• [GIVEN TEXT]
Taking the Romantic Road

As I said at the end of my last article, when we preparing to leave Salzburg, Jurg, our wonderful coach driver, had asked us if we wanted to take a different route to Heidelberg from where we would take a boat down the Rhine to Koblenz. We had all agreed to take the Romantic Road via Rothenburg ob der Tauber and willingly made a donation to the extra fuel cost.

This was one of the real advantages of being in a group on a coach without an official guide who had to stick strictly to the itinerary. We also had a Group Leader, Colin, who was very open to suggestions and new ideas. It was the first group tour that Trevor and I had taken and it convinced us that it is a good form of holiday, especially for Senior Citizens. The best part is that everything is organised and one’s luggage is taken on and off the bus for you.  In most circumstances, you will be on a coach with many strangers but with this trip most of us knew each other from our local churches.

Back to our trip to Rothenburg;  as you will see, its full name is Rothenburg ob der Tauber.  This name for towns is very common in Bavaria where the local river or district is included in the name of the town. Here it means,’Above the Tauber’. Oberammegau means 'Over or Above the Gau Region' and Unterammegau 'Below or Under the mountains of the Region.'Rathaus Rothenburg 2

Rothenberg Town Hall (Rathaus)

Why did Jurg suggest we go this route and stop in Rothenburg? Firsty, all the towns along the Romantic Road are just beautiful and very romantic in age and style. Then there is Rothenburg which was first declared a city in 1170 and has a castle which was built in 970AD. The city has been well maintained and is quite beautiful. The city wall still stands and some of us took a walk along it and enjoyed some beautiful views of the city. There were also some really interesting and unique places and things to see and enjoy.Vehicle outside Christmas shopA vehicle used to advertise the Christmas Shop


The Rathaus or Town Hall is to be found in the Town Square along with shops and the Ratstrinkstube or City buildings – The Gothic part with the Tower was built, without foundations, between 1250 and 1400 and, being built of red stone, gives the town its name, ‘Red Tower above the Tauber’. The second building is of Renaissance style having been added in the 1570s. Arcades were then added in 1681. These various styles give the building wonderful character.

• [ENTRIES SUPPLIED]
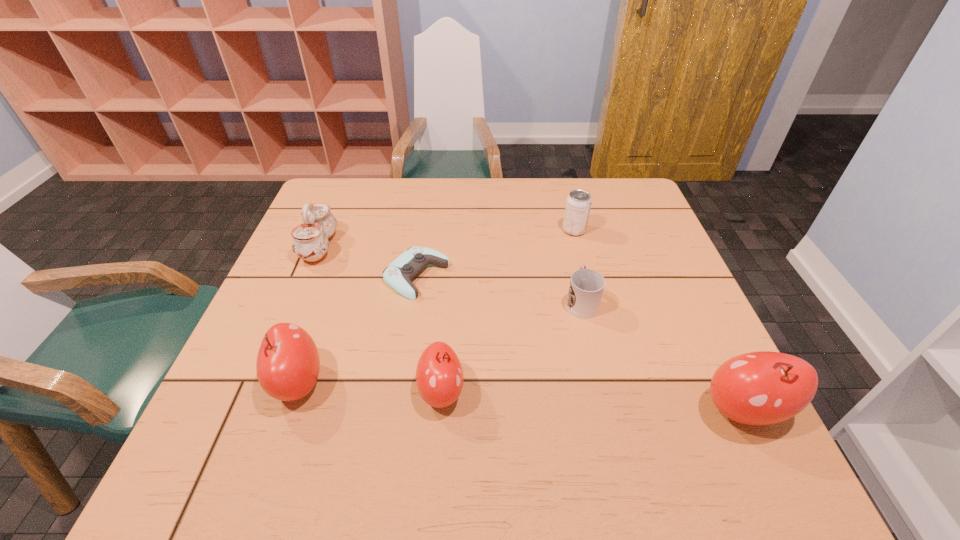
To achieve even spacing by inserting another apple among them, please point to a vacant spot for this new apple. Please provide its 2D coordinates. Your answer should be formatted as a tuple, i.e. [(x, y)], where the tuple contains the x and y coordinates of a point satisfying the conditions above.

[(589, 401)]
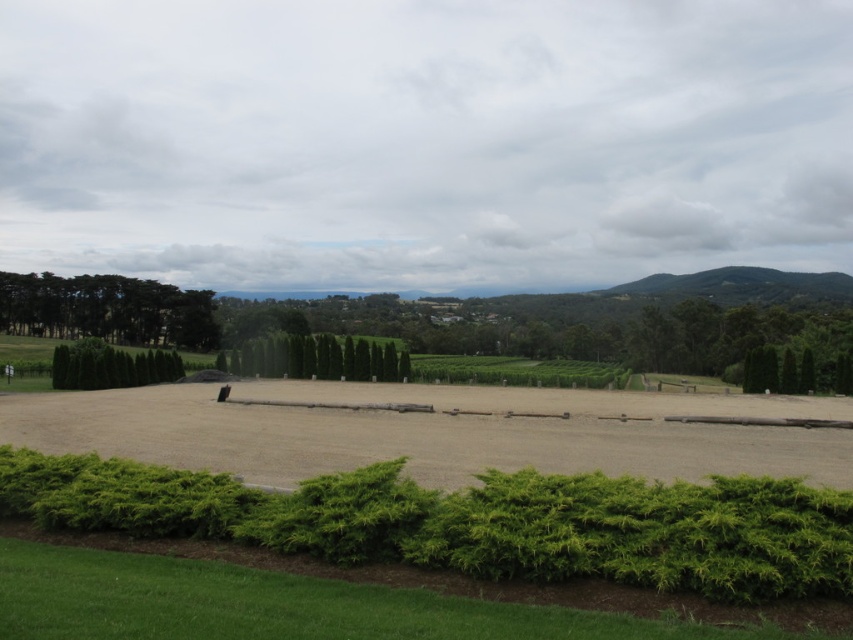
Is green leafy hedge at lower center further to camera compared to green textured hedge at center?

That is False.

How much distance is there between green leafy hedge at lower center and green textured hedge at center?

green leafy hedge at lower center is 49.53 meters from green textured hedge at center.

Is point (564, 500) positioned behind point (393, 353)?

No, it is in front of (393, 353).

Where is `green leafy hedge at lower center`? Image resolution: width=853 pixels, height=640 pixels. green leafy hedge at lower center is located at coordinates (473, 522).

Can you confirm if green leafy hedge at lower center is smaller than green leafy hedge at left?

Correct, green leafy hedge at lower center occupies less space than green leafy hedge at left.

How much distance is there between green leafy hedge at lower center and green leafy hedge at left?

They are 49.90 meters apart.

Does point (215, 483) come closer to viewer compared to point (96, 342)?

Yes.

Where is `green leafy hedge at lower center`? This screenshot has height=640, width=853. green leafy hedge at lower center is located at coordinates (473, 522).

Does green textured hedge at center have a larger size compared to green leafy hedge at left?

Indeed, green textured hedge at center has a larger size compared to green leafy hedge at left.

Is green textured hedge at center in front of green leafy hedge at left?

That is False.

The width and height of the screenshot is (853, 640). Find the location of `green textured hedge at center`. green textured hedge at center is located at coordinates (317, 358).

Where is `green textured hedge at center`? Image resolution: width=853 pixels, height=640 pixels. green textured hedge at center is located at coordinates (317, 358).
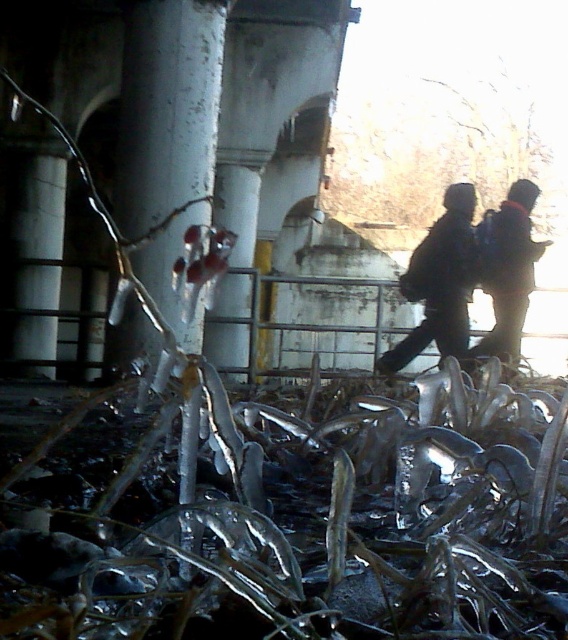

• [TASKS TO COMPLETE]
A: According to the travel article, in what year was Rothenburg first declared a city?
B: In the travel article, substitute "bus driver" for "coach driver" and write out the passage from "As I said at" up to and including "extra fuel cost.".
The items after the travel article are separate material.

• [ANSWERS]
A: 1170

B:
As I said at the end of my last article, when we preparing to leave Salzburg, Jurg, our wonderful bus driver, had asked us if we wanted to take a different route to Heidelberg from where we would take a boat down the Rhine to Koblenz. We had all agreed to take the Romantic Road via Rothenburg ob der Tauber and willingly made a donation to the extra fuel cost.